### DATASET CONTENT
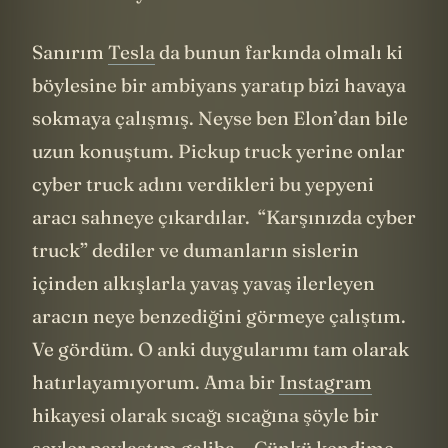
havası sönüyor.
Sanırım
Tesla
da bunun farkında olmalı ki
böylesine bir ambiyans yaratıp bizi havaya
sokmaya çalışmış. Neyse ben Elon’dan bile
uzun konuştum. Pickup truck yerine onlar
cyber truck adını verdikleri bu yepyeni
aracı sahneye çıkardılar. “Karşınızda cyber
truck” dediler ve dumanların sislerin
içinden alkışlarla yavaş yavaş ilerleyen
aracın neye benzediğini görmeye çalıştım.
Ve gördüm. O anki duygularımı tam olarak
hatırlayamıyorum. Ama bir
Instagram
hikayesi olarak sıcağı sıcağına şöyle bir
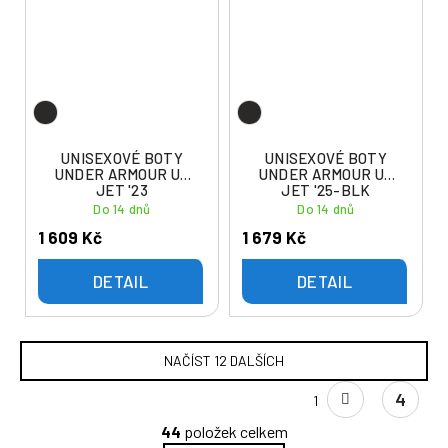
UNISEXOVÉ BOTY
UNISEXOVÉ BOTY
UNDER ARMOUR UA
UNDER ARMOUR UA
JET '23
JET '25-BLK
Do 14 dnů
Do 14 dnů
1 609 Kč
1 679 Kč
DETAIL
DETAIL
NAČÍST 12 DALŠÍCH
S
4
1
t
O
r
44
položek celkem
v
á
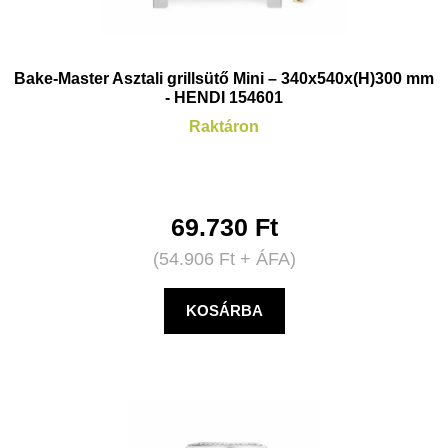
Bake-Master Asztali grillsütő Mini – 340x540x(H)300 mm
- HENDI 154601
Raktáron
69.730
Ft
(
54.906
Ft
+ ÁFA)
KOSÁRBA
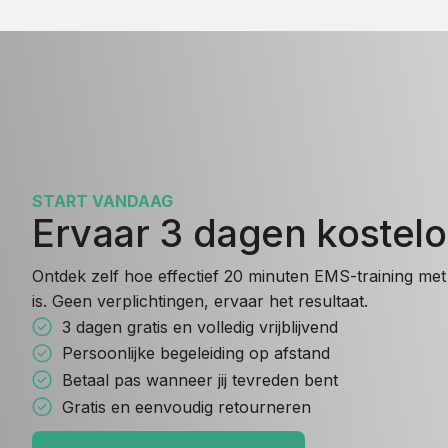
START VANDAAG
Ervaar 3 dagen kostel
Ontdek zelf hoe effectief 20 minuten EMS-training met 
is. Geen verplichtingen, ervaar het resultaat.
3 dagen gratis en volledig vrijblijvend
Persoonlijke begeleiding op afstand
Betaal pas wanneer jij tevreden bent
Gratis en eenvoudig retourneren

### INSTRUCTIONS FOR THE TASK
Write out an exact copy of the lines beginning at the line that contains "hikayesi olarak sıcağı sıcağına şöyle bir" and ending at the last line of the listing. Exclude pictures.

### RESULT OF THIS EXERCISE
hikayesi olarak sıcağı sıcağına şöyle bir
UNISEXOVÉ BOTY
UNISEXOVÉ BOTY
UNDER ARMOUR UA
UNDER ARMOUR UA
JET '23
JET '25-BLK
Do 14 dnů
Do 14 dnů
1 609 Kč
1 679 Kč
DETAIL
DETAIL
NAČÍST 12 DALŠÍCH
S
4
1
t
O
r
44
položek celkem
v
á
Bake-Master Asztali grillsütő Mini – 340x540x(H)300 mm
- HENDI 154601
Raktáron
69.730
Ft
(
54.906
Ft
+ ÁFA)
KOSÁRBA
START VANDAAG
Ervaar 3 dagen kostel
Ontdek zelf hoe effectief 20 minuten EMS-training met 
is. Geen verplichtingen, ervaar het resultaat.
3 dagen gratis en volledig vrijblijvend
Persoonlijke begeleiding op afstand
Betaal pas wanneer jij tevreden bent
Gratis en eenvoudig retourneren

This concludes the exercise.